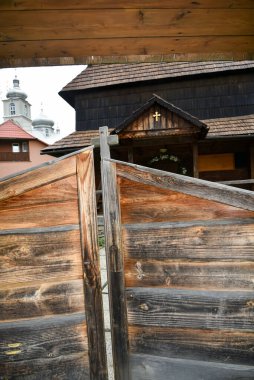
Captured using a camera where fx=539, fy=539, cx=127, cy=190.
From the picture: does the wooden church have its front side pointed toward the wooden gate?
yes

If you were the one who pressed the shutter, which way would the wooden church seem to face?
facing the viewer

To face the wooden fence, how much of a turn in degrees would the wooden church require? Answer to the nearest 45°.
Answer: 0° — it already faces it
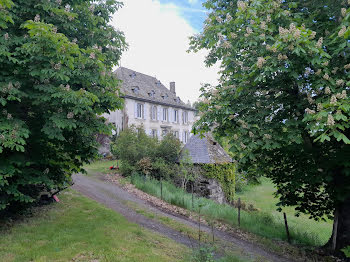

Work instructions: Can you print every line of the records above word for word, leaving out the pictures?

Completed exercise:
Captured using a camera where fx=539, fy=539, cx=127, cy=190.
From the picture: does the wooden church have its front side pointed toward the wooden gate?
yes

If you were the one who pressed the shutter, which way would the wooden church seem to face?
facing the viewer

To face the wooden fence, how much of a turn in degrees would the wooden church require? Answer to the nearest 45°.
Answer: 0° — it already faces it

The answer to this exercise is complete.